Details about Nugan-Hand Bank (and later BCCI) from SourceWatch:
Nugan Hand BankFrom SourceWatch
The Nugan Hand Bank developed in that grey area of the intelligence community involving alumni, assets, allies, and affiliated companies that handle much of the CIA's covert work. Although not a propriety of the agency like the Castle Bank and Trust of Nassau, Bahamas, Nugan Hand was started by and filled up with CIA alumni and personnel. Frank Nugan, a drunk, mediocre lawyer from Australia with a wildly exaggerated resume teamed up with ex CIA operative and Green Beret Michael Jon Hand who had experience in Vietnam and with the Hmong guerrillas of Laos. The third major player in the beginning and direction of the bank was a mysterious expatriate from Texas named Bernie Houghton who was much alive in intelligence community. Many of the actions involved with the bank are shrouded by destroyed records and sudden deaths, but two things remain certain: 1) The bank employed many retired CIA operatives 2) They were heavily involved with drug trafficking.
Unable to secure all the money needed to wage covert wars around the world, the CIA has maintained front companies, banks, and illegal trades to supply the needed revenue. Connections and leverage in the outland world of drugs and weapons allows for factions within the agency and like minded interests to act outside the confines of laws to influence the futures of countries in the process of defining themselves.

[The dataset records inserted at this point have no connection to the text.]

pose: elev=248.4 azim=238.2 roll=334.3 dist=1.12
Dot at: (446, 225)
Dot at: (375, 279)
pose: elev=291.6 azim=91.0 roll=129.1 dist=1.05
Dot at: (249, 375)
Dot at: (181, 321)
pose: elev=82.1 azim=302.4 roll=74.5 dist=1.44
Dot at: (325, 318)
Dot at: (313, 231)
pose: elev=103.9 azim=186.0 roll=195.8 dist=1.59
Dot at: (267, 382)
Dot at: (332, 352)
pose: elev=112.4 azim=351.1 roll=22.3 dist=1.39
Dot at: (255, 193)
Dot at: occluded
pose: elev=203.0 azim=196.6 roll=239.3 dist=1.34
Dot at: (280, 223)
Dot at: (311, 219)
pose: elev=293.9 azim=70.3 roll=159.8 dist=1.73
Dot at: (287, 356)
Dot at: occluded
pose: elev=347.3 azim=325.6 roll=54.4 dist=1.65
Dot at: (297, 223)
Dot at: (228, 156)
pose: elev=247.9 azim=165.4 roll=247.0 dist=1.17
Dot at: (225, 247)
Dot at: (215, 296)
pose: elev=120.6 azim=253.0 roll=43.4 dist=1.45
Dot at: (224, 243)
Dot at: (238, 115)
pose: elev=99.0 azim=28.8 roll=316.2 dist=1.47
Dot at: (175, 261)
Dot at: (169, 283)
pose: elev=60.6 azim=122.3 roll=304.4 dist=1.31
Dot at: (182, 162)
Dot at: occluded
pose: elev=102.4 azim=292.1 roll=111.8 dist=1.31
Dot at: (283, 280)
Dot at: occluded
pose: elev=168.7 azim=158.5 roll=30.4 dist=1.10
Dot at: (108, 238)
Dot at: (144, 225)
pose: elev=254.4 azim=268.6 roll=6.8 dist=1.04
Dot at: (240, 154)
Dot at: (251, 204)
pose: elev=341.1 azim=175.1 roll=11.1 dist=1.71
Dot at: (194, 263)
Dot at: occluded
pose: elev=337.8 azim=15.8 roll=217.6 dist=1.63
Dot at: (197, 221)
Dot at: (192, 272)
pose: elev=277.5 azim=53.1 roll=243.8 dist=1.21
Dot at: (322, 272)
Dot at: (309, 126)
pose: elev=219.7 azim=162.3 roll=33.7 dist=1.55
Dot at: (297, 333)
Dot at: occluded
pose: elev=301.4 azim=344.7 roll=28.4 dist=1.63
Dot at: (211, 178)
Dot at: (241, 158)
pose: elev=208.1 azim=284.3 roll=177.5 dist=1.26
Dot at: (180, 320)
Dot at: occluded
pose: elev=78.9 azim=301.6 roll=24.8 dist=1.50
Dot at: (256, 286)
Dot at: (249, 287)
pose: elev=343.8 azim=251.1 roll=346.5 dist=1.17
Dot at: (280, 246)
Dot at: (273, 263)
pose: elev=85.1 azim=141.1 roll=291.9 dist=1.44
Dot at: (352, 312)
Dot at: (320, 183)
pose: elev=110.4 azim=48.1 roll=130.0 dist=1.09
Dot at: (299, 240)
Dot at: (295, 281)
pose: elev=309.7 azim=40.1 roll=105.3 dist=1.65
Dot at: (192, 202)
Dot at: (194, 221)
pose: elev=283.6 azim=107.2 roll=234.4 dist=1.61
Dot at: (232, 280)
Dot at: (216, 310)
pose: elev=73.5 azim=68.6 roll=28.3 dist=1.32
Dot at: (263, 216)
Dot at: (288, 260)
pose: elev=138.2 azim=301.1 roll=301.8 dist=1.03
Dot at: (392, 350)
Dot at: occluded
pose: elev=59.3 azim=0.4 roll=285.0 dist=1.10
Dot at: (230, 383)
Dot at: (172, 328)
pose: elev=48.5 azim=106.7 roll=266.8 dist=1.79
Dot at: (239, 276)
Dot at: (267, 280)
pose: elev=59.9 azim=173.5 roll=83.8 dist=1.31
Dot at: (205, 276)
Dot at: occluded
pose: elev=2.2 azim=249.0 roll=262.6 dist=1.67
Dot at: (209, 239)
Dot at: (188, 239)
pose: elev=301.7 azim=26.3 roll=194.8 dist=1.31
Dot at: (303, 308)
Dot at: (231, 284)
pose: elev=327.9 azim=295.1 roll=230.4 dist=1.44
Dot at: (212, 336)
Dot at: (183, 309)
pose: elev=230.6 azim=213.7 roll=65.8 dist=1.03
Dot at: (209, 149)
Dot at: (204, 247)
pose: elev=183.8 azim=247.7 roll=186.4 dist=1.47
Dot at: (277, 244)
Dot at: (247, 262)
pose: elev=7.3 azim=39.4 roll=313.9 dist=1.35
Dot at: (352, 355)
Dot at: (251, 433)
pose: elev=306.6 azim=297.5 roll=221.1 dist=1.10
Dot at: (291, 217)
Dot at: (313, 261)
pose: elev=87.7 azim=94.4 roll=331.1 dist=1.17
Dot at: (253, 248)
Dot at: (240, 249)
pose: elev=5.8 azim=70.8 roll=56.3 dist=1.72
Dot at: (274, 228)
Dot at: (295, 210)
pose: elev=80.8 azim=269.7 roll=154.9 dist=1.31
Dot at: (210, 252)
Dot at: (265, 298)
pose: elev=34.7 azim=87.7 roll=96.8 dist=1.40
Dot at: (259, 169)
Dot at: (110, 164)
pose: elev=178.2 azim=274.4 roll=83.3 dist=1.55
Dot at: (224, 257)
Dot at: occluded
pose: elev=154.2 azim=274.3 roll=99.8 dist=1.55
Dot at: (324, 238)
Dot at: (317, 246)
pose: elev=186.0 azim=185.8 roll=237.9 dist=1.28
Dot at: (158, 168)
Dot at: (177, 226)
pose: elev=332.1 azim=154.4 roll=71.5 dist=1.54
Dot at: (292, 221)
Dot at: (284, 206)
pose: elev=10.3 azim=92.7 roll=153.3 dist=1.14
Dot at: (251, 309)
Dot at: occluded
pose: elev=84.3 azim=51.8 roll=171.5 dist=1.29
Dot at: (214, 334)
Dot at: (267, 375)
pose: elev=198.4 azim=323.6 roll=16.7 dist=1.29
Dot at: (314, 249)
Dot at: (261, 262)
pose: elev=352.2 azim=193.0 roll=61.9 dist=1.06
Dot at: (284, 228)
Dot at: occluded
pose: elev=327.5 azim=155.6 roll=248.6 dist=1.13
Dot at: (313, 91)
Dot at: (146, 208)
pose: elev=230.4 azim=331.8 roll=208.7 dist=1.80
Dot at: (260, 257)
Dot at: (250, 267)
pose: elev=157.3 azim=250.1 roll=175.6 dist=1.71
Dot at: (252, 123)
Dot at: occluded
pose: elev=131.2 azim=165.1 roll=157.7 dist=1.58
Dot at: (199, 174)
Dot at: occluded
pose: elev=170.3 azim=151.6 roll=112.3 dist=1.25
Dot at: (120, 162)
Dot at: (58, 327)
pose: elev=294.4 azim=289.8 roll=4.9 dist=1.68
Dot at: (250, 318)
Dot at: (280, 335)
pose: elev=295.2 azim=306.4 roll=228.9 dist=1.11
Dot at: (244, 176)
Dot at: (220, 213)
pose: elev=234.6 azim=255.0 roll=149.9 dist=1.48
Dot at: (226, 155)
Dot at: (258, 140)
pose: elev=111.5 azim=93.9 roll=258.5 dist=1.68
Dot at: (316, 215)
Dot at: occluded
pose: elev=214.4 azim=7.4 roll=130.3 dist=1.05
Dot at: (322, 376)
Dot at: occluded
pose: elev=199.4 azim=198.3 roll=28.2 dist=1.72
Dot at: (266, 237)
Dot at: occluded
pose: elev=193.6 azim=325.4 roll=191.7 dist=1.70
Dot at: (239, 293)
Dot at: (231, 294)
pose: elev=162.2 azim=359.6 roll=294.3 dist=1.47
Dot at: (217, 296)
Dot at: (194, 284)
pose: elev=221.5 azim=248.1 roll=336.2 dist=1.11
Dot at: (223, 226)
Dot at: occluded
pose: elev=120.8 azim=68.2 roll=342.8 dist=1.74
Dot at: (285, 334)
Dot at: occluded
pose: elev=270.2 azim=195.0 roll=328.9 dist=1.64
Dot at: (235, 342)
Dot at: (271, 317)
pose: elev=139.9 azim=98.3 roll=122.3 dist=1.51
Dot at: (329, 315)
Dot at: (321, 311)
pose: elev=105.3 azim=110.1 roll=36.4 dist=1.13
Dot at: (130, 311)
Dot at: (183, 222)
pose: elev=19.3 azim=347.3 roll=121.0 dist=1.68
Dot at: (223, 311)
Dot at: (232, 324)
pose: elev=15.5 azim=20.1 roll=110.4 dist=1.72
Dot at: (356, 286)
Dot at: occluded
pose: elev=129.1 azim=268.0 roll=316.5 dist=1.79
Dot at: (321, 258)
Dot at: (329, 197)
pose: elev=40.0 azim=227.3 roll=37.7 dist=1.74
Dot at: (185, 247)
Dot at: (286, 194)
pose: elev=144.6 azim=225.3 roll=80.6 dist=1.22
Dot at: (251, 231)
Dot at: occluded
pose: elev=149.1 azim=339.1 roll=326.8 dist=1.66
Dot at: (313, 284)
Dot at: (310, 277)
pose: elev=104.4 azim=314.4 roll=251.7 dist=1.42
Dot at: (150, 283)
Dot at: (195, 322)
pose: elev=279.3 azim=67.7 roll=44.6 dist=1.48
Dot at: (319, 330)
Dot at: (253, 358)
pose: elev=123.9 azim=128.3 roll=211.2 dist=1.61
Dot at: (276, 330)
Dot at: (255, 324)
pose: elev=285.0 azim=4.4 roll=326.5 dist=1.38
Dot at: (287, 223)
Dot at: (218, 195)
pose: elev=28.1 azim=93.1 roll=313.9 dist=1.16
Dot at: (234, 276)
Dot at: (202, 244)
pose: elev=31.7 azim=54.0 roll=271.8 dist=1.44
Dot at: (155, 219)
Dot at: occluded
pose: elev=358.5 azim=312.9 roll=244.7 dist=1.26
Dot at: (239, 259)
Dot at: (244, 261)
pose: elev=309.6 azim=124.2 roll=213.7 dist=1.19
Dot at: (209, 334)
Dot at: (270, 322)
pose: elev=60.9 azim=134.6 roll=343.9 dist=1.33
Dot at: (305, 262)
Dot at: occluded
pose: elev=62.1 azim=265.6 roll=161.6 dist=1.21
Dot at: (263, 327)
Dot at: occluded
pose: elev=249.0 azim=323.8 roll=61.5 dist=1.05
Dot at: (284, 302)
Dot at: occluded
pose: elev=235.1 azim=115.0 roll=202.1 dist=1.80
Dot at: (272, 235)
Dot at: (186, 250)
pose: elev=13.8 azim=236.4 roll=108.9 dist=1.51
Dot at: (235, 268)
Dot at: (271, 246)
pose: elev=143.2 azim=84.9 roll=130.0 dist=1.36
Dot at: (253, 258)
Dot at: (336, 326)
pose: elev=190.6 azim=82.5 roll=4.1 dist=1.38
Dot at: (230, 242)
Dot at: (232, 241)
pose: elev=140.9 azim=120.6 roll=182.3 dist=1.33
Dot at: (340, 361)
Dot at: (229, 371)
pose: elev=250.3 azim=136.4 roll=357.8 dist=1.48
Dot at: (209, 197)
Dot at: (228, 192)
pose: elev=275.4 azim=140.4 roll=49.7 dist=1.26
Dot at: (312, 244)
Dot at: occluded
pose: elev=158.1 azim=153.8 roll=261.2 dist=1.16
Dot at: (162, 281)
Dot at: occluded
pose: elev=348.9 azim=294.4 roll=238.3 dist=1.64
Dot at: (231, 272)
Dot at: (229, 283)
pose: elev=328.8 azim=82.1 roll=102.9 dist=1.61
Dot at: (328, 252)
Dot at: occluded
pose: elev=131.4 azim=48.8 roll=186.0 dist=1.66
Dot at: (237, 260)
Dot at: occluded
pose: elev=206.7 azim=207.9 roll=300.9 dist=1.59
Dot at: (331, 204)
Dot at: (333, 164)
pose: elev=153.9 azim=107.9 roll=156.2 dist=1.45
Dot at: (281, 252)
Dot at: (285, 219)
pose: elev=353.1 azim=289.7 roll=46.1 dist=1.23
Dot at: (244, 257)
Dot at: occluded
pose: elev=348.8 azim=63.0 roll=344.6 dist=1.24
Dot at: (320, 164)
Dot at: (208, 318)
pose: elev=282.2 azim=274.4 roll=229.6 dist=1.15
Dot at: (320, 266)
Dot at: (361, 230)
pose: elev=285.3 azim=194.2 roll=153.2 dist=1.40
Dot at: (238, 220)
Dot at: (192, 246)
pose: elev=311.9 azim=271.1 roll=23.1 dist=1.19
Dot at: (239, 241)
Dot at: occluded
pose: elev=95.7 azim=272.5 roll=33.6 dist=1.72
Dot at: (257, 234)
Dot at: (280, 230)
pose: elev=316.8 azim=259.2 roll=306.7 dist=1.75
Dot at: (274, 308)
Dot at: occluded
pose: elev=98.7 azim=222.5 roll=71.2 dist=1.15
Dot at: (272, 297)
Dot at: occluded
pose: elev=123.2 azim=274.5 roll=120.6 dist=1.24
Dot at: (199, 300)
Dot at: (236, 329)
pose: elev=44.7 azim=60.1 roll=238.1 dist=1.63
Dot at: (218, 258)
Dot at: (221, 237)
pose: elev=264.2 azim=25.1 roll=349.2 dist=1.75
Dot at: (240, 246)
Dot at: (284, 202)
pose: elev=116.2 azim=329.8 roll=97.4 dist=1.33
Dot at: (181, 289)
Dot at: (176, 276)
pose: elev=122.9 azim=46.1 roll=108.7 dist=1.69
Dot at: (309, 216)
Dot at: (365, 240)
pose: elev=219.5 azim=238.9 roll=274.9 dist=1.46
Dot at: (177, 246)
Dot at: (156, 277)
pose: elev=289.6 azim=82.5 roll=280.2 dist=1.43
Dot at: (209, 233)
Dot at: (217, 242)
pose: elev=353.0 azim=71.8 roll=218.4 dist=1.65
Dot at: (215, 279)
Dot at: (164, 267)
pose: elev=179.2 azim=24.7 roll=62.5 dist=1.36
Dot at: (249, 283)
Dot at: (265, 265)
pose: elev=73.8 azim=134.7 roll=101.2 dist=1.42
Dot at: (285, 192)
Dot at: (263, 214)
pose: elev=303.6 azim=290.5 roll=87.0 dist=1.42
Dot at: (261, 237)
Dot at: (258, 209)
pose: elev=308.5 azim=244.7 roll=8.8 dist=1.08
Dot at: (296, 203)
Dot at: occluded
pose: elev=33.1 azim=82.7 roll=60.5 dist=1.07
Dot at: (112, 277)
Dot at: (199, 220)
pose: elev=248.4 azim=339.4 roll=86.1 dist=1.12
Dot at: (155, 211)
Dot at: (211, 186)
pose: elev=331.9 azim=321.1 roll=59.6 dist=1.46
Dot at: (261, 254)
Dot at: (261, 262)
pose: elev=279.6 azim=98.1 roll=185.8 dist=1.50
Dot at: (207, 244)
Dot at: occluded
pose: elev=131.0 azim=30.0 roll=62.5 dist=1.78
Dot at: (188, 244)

The Nugan Hand Limited was established in 1973 with $80 in the company's bank account and $5 in paid up capital. Frank Nugan went ahead and wrote the company a $980,000 check out of his personal account to purchase $490,000 in shares of its stocks. Since he did not have $980,000 in his personal account, he wrote himself a check from the bank's account to cover it, claiming at the same time the company's paid up capital was a million dollars. This is not advanced accounting fraud, however it worked, and the bank continued to bring funds in through crude methods of deception.
SNIP...
The connections sewing the fabric of the bank could not continue. The bank had never made a real profit, rather it ripped people off, laundered drug money coming out of the Golden Triangle (Australia experienced their first heroin epidemic in over fifty years at the height of the bank's activities), and blocked investigations through its connections. Due to increased obviousness, the fabric rotted, Frank Nugan was found dead in his car by apparent suicide, Michael Hand escaped Australia with the help of Thomas Cline and ex-Green Beret James O. Spencer, only after months of pulling funds out and declaring the bank insolvent.
Despite the fantastic abuse of position and connections, and the immediate criminality of funneling drug money to support arm transfers to places determined to be Cold War conflicts by people who were not in a legal position to make that determination, this story was reported in the U.S. almost only by Jonathan Kwitney, a Wall Street Journal reporter who made the front page three days in a row with it, and then it was buried. Kwitney went on to write The Crimes of Patriots, a True Tale of Dope, Dirty Money, and the CIA; New York: W.W. Norton, 1987 ISBN# 0-393-02387-7 which is one of only a few studies of the Nugan Hand disaster. Alfred McCoy adds it in the second edition of his The Politics of Heroin: CIA Complicity in the Global Drug Trade New York: Harpers and Row, Publishers Inc.,1972, 1991 ISBN# 1-55652-125-1, but it is not in the later revised edition with the ISBN# 1-55652-483-8. The story was covered extensively in the then National Times of Australia, but still remains on the fringe of common knowledge in the U.S. with other bank scandals like Savings and Loan and the Bank of Credit and Commerce International ringing the memory bells.